Experimental Example 2

(31) To investigate the change of the cell death rate according to the difference of sucrose concentration, the cryopreserved allograft skin was prepared by the same method as in the Example except that the sucrose concentration in the cryoprotectant was 5, 10, 15, 20, 25, 30, 35 and 40 wt %, and it was then analyzed by TUNEL assay. TUNEL assay was carried out by using an In Situ Cell Death Detection Kit, Fluorescein (Roche, Germany) according to the manufacturer's instructions, and 4′,6-diamidino-2-phenylindole (DAPI) was used as a fluorescent marker. The results of cell death rate are shown in the following Table 1, and represented in FIG. 6 as a graph.

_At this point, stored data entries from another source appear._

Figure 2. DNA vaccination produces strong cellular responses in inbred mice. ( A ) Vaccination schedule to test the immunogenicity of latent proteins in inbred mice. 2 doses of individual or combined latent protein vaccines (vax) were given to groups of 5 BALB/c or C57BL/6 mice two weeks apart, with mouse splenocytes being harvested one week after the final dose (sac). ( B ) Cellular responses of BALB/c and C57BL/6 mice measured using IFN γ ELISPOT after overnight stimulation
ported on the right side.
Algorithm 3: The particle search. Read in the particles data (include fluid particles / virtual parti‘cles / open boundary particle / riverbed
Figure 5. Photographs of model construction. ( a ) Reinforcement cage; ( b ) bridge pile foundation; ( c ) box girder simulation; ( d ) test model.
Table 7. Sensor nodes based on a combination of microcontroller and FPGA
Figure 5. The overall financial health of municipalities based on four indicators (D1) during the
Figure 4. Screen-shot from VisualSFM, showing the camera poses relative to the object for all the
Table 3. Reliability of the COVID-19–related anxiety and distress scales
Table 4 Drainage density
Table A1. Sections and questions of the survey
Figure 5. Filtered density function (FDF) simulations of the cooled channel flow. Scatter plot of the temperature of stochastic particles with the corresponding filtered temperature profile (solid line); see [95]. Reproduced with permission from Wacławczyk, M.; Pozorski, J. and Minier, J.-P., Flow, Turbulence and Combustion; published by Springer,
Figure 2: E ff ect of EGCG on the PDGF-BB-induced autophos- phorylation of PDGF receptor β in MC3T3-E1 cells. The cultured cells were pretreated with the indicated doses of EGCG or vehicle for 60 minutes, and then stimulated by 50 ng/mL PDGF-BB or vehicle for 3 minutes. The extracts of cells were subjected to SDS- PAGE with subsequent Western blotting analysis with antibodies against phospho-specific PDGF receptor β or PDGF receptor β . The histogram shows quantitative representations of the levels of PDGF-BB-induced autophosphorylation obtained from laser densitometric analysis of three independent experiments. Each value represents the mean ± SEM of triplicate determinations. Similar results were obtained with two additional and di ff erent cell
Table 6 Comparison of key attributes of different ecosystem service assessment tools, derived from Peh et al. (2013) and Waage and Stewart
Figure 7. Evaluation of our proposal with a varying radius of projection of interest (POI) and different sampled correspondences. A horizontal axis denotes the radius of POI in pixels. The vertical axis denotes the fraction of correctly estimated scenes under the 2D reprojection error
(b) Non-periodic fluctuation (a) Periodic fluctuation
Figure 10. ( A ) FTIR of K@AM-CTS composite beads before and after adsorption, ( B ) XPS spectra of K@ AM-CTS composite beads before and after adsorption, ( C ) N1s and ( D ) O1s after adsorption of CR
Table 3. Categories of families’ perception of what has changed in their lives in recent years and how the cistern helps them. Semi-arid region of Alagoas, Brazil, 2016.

(32) TABLE-US-00001 TABLE 1 Sucrose Conc. n 5 wt % 10 wt % 15 wt % 20 wt % 25 wt % 30 wt % 35 wt % 40 wt % 1 45 49 31 35 23 20 25 36 2 36 55 22 21 28 23 10 33 3 64 57 47 22 64 39 23 41 4 39 56 57 23 12 11 28 26 5 41 41 66 68 20 5 21 20 6 65 26 25 43 19 20 30 13 AVE 48 47 41 35 28 20 23 28 SD 13 12 18 18 19 12 7 10 SE 5.251455 4.91709 7.378648 7.441625 7.574812 4.744588 2.891559 4.284987 (Unit of cell death rate: %)

(33) As can be seen from Table 1 and FIG. 6, when sucrose is comprised as 25 to 40 wt % in the final concentration, the cell death rate is quite low.